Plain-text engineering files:
☆ ☆ ☆

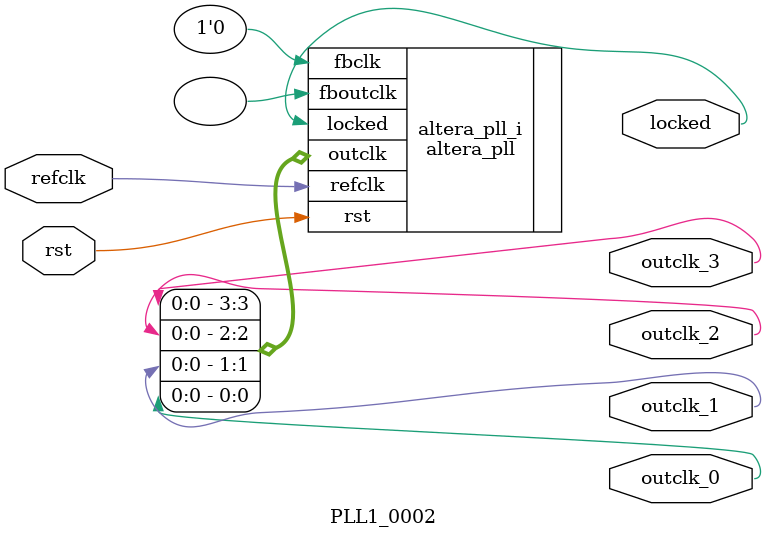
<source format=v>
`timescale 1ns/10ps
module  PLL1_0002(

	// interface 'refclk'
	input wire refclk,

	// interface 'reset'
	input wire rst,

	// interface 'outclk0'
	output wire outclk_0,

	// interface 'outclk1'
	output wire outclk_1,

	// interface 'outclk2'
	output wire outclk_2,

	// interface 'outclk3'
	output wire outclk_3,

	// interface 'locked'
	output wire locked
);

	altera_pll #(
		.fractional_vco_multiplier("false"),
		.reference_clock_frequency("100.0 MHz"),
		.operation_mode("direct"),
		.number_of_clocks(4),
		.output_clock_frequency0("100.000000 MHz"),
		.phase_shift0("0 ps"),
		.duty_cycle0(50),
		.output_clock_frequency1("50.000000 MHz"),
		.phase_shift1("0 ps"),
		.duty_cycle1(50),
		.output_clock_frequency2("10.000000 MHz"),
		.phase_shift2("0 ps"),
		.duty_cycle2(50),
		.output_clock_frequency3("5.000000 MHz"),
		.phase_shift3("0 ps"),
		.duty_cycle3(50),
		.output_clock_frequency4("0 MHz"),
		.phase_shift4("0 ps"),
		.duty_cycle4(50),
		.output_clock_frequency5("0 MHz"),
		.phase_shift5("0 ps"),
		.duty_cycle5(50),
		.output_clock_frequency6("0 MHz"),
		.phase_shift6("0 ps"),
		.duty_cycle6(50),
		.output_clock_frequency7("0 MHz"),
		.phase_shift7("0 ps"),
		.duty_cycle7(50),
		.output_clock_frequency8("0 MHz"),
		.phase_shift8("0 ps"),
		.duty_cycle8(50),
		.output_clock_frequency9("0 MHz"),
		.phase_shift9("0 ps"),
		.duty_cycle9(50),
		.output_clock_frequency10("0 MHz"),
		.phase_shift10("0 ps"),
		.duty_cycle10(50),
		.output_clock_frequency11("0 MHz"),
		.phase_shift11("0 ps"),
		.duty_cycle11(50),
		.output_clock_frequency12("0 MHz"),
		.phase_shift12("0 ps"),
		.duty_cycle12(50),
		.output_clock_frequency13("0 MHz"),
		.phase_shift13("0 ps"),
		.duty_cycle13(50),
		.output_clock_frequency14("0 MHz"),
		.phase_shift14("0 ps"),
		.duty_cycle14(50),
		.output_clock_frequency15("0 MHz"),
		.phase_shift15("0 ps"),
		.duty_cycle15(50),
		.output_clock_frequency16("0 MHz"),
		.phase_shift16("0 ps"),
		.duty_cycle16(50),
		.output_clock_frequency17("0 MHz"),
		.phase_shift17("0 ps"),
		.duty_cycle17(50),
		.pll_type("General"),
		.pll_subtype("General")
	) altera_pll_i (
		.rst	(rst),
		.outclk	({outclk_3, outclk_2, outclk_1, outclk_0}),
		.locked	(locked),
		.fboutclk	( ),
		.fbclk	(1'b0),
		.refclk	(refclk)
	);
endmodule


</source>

☆ ☆ ☆

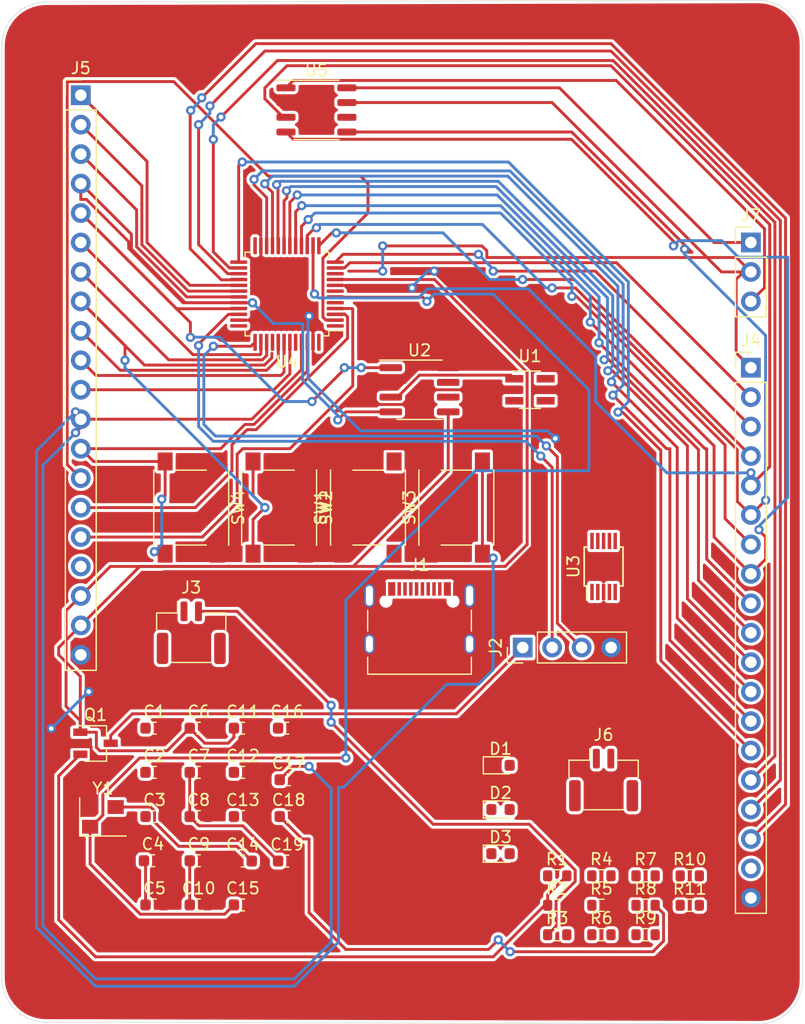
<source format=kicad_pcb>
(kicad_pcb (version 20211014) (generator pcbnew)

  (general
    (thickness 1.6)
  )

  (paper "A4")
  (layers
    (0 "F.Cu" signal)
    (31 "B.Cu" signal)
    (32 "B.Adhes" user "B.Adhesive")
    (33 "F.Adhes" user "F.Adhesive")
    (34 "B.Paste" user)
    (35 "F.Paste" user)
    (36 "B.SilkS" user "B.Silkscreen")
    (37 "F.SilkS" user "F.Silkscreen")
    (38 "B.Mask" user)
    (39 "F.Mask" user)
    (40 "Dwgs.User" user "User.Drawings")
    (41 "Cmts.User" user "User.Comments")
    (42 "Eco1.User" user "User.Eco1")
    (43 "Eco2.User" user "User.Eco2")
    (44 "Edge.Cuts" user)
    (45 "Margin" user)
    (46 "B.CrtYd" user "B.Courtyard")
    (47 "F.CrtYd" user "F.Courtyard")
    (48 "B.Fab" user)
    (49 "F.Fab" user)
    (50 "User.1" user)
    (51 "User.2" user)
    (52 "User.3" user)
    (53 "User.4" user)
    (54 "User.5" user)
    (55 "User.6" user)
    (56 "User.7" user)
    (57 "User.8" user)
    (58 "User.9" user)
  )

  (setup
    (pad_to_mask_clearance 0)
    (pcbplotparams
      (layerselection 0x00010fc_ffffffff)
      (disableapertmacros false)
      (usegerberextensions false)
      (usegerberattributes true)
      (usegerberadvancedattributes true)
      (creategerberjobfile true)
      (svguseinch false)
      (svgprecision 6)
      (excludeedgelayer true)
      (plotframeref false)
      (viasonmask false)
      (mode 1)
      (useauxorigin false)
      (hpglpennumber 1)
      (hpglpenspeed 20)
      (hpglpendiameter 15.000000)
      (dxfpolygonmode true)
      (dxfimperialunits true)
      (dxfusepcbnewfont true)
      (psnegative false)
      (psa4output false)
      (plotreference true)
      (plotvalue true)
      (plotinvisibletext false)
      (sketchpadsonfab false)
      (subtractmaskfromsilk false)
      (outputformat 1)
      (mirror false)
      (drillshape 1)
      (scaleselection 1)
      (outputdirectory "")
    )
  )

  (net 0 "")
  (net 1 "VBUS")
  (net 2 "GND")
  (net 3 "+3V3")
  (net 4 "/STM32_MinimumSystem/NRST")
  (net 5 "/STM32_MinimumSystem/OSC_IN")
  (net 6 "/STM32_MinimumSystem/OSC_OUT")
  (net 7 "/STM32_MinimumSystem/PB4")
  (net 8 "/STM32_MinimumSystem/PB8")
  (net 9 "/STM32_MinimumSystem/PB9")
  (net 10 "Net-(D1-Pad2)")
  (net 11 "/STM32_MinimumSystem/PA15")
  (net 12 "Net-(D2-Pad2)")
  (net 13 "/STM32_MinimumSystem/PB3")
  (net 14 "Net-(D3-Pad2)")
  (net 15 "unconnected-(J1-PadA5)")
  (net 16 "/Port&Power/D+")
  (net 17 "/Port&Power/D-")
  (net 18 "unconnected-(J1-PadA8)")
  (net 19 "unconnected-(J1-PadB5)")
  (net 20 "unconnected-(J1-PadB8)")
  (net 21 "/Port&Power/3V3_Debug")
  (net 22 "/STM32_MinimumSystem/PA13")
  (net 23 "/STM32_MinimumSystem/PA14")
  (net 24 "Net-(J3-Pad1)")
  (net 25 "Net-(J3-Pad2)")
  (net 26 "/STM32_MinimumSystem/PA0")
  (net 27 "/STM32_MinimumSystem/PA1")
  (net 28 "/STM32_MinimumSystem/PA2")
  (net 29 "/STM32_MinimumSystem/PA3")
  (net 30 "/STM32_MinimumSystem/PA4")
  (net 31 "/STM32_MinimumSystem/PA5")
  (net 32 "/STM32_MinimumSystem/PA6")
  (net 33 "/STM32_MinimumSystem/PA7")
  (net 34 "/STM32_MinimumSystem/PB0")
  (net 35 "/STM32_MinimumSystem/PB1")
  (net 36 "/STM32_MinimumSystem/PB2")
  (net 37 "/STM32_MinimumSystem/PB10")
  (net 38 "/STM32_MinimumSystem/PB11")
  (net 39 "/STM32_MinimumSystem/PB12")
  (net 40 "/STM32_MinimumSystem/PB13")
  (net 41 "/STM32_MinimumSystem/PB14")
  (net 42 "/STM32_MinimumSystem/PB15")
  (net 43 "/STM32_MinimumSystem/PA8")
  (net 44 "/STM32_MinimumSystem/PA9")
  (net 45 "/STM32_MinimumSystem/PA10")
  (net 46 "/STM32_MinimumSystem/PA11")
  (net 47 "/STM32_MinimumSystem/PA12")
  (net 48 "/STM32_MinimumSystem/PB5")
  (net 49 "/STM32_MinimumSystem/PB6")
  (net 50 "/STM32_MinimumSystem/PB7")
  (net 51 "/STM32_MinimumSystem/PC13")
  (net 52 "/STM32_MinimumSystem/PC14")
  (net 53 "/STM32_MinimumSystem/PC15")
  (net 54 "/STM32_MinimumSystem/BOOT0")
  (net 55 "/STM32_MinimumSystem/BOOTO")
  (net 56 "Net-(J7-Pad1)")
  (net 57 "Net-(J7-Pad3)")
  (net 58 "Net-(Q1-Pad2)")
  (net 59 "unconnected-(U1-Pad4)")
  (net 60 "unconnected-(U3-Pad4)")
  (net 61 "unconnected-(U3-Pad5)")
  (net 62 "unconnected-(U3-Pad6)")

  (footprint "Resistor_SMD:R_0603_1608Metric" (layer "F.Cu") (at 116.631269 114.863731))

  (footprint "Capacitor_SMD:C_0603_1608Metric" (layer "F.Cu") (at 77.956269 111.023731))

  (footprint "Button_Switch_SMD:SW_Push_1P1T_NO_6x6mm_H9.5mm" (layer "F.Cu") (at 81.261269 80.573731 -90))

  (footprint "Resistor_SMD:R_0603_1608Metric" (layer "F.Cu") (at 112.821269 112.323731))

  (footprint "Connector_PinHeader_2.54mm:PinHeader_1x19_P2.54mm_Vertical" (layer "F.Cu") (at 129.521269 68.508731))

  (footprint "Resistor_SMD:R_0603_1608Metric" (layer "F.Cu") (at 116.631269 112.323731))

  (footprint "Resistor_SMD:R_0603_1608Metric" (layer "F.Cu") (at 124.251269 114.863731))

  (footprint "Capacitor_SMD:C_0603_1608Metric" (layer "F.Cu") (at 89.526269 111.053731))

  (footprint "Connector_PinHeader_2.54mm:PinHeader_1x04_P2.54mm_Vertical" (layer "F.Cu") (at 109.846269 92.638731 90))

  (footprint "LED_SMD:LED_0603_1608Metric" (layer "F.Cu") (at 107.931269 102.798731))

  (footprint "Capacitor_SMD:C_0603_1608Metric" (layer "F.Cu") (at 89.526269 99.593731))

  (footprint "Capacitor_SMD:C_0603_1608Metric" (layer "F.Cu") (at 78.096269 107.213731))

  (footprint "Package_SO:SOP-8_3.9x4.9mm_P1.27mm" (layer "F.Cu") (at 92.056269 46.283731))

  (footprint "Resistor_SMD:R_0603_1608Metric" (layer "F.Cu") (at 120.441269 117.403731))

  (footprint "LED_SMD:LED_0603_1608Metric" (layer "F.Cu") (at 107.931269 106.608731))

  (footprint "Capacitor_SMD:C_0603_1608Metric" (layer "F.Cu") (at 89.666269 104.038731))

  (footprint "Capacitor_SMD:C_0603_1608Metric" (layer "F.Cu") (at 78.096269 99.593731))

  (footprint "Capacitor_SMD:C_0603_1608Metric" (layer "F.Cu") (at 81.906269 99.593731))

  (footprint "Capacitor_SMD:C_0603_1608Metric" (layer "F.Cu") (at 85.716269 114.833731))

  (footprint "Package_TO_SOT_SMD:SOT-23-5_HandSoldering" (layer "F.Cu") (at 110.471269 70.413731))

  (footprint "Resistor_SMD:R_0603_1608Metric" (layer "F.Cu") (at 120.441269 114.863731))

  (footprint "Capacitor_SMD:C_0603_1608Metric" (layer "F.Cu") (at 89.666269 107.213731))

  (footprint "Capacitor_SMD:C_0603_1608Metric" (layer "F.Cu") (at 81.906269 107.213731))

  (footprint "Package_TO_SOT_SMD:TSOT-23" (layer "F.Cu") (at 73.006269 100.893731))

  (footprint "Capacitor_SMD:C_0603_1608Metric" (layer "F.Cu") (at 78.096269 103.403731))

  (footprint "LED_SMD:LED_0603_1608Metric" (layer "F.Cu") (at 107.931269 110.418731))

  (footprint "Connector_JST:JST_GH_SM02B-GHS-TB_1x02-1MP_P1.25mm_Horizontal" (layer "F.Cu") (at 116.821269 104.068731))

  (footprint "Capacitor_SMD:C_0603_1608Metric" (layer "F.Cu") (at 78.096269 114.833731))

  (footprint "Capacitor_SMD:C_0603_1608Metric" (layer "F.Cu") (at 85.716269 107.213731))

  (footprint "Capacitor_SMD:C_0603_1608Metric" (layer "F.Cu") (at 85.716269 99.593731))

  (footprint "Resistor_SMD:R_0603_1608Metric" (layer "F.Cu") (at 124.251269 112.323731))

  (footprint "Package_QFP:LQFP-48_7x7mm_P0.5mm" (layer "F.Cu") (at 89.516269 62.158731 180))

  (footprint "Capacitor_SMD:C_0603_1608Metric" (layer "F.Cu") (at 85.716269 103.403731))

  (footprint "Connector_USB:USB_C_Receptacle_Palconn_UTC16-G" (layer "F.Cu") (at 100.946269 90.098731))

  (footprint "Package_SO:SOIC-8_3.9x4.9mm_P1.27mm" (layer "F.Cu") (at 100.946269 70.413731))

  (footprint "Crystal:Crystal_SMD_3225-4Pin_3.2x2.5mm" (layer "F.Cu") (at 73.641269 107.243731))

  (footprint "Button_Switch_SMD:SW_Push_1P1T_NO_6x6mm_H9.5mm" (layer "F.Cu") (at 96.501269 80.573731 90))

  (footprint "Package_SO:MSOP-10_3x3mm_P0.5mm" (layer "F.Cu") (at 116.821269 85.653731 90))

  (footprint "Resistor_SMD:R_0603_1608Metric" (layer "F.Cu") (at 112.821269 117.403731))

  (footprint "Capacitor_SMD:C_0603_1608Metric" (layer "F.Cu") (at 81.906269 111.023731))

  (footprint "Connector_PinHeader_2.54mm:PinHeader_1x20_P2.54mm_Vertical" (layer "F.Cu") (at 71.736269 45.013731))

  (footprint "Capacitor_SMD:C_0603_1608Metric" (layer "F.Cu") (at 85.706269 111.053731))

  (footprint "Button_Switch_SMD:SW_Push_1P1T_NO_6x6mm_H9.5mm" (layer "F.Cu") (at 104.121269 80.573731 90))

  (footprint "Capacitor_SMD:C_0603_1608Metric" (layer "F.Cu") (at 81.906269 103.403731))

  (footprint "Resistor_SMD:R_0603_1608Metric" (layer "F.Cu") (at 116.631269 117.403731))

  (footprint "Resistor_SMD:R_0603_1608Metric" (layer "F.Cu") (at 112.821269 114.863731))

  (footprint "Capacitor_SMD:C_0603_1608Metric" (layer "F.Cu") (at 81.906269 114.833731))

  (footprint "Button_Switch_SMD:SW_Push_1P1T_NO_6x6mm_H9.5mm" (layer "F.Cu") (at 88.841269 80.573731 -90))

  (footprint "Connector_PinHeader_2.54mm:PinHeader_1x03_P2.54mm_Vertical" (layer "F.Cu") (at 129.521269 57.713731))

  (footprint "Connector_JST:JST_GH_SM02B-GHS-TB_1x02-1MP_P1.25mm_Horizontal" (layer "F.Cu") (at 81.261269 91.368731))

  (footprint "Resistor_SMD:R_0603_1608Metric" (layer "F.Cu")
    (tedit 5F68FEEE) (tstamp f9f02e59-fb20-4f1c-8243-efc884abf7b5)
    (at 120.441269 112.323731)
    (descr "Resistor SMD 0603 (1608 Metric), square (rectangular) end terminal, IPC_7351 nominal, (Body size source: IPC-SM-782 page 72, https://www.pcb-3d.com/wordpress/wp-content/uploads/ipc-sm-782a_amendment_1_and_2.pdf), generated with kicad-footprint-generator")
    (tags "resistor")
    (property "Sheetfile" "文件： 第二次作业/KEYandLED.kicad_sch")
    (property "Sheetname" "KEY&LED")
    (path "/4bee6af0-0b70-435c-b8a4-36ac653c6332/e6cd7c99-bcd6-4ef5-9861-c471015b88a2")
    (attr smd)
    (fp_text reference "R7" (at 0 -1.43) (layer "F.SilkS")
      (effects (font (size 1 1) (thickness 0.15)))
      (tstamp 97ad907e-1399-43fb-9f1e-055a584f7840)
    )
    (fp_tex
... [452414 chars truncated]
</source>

☆ ☆ ☆

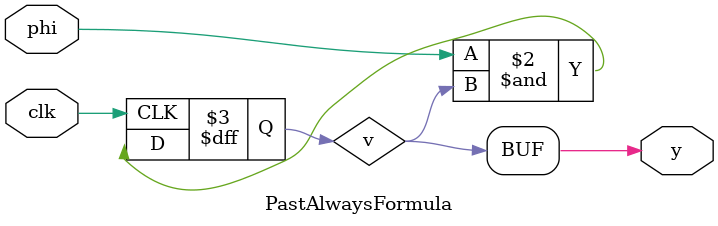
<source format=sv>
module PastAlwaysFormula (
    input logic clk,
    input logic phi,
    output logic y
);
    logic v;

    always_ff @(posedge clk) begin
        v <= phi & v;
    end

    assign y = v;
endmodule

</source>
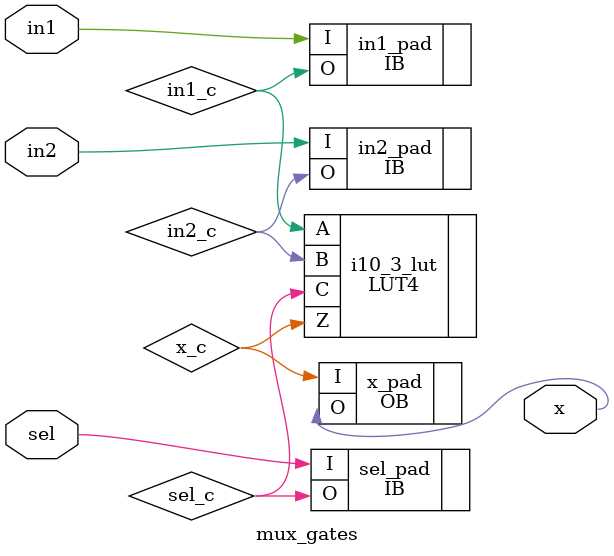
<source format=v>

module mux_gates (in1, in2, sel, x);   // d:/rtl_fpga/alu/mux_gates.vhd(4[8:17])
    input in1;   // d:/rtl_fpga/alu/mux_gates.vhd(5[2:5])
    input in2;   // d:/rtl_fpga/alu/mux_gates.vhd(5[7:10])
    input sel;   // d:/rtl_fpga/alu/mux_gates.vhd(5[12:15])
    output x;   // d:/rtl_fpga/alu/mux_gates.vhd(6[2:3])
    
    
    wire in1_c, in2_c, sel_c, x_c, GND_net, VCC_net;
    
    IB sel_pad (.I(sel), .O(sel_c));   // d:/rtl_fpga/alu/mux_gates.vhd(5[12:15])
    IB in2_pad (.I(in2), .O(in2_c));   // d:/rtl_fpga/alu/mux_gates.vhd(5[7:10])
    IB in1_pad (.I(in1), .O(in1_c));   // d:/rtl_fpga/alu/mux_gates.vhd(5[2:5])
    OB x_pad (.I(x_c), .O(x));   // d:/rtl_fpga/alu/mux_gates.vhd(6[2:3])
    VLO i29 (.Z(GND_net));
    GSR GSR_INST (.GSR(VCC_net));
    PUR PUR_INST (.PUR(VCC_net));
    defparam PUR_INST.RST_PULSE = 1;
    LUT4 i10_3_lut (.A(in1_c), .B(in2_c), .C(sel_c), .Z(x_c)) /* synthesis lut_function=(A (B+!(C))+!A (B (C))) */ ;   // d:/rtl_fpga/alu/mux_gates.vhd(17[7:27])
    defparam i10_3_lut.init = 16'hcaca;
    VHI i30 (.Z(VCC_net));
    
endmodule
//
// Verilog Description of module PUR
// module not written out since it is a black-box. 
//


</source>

☆ ☆ ☆

• [YOUR ASSIGNMENT] Check each line of the entries above, and show every one holding the word "Courtyard".

• [THE COMPLETED TASK]
    (46 "B.CrtYd" user "B.Courtyard")
    (47 "F.CrtYd" user "F.Courtyard")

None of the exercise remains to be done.